Investments with minimum risk. Are there risk-free investments?

Trading on the exchange is directly related to risks. However, not every investor, especially when it comes to beginners, is ready to constantly keep abreast and monitor the optimal moment to close the deal. There are conservative exchange players who are ready to make transactions only if the risk of losing invested funds is minimum. Such investments are called investments with minimum risks, and today we would like to talk about them.


Though there is a term “risk-free investments” in the stock exchange vocabulary, there is no real method of investing funds without the risk of losing them partially or completely. This concept usually refers to assets that minimize the likelihood of losing one's own investments, but it is virtually impossible to reduce it to zero.

The reasons for this lie in the list of standard investment risks: too many factors directly or indirectly affect the possibility of their occurrence. They include:

·  Economic risks depend on the state of the economy;

·  technological risks relate mainly to manufacturers and are associated with the reliability of equipment and the complexity of technological processes.

·  social risks are associated with the social environment (strikes, implementation of various social programs, etc.);

·  legal risks may arise when new laws or amendments to existing ones are adopted;

·  political risks depend on the foreign policy situation and the situation inside the country;

·  environmental risks can be caused by epidemics, industrial accidents and environmental pollution.

·  Investment risks can be divided into two groups:

·  system risks (economic, market) are associated with external factors; investors cannot influence them;

·  non-system risks (commercial) are associated with the investee - from the competence of company management to competition in the industry.


Despite all of the above, exchange-traded instruments in which you can invest your funds with minimum risk still exist. Moreover, they can all be profitable.

Let’s see at a few examples of such investments.

Government securities

The safest type of investments are securities issued by the state, for which the return on investment guarantee almost always works. That is, even if it is not possible to make profit from such an investment, your own funds will be returned in full. Exceptions and the main sources of risk in this case are only default and high inflation in the country.

In the United States, such securities primarily include T-bills, due to which the term “risk-free investment” appeared.

Preferred stocks

Despite their name, preferred stocks have some features of bonds. In particular, they are traded as ordinary shares, but have a fixed dividend rate. In this case, profit is paid regularly, on a quarter or month basis.

Some preferred stocks can also provide a number of additional advantages, for example:

·  increased dividends, if financial situation in the company is good,

·  conversion to a larger number of common stocks,

·  priority return on invested funds in case of liquidation of the issuing company.

Commodity stocks

Since steel, precious metals and a number of other commodities are always in demand, their stocks are one of the most stable, but have a higher risk level.

Mutual investment funds

Mutual investment funds have a greater risk level than the above-mentioned investment options. Their advantages include a wide range of various mutual funds to choose from: from securities to real estate and commodity market funds and diversified funds, including several sectors at once;


Since absolutely any investment carries certain risks, when choosing them, we recommend that you always be guided by the following list of tips to finally minimize the likelihood of losing investments:

·  You should not invest in companies more than 1/5 of available funds. This is especially true for the least stable companies related to small businesses and startups.
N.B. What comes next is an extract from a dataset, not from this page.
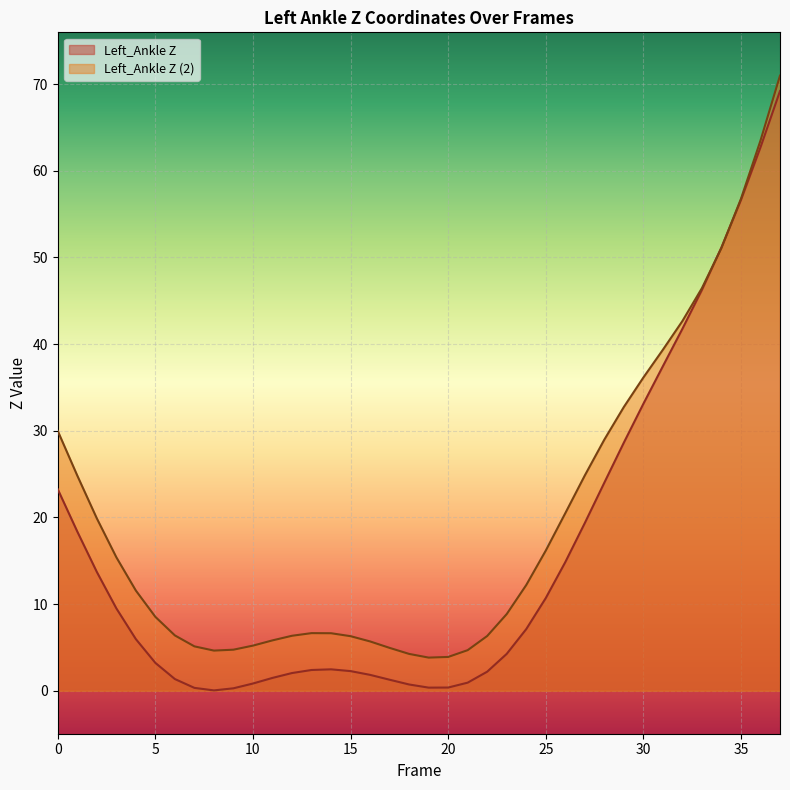

Which series has the largest total across all categories?

Left_Ankle Z (2)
·  Diversification of investments is the main guarantee of security. Try not to invest a significant part of the funds in the shares of one issuer or in one type of exchange asset.

·  Always pre-think the feasibility of investments, try to consider unforeseen circumstances and plan alternatives.

·  Invest in the industry or company that is most understandable to you in order to more objectively assess the situation.

·  When investing in a new industry, try to learn as much as you can about it yourself.

·  If you don’t have enough experience, do not neglect additional services, such as robotic assistants or trust management provided by a broker.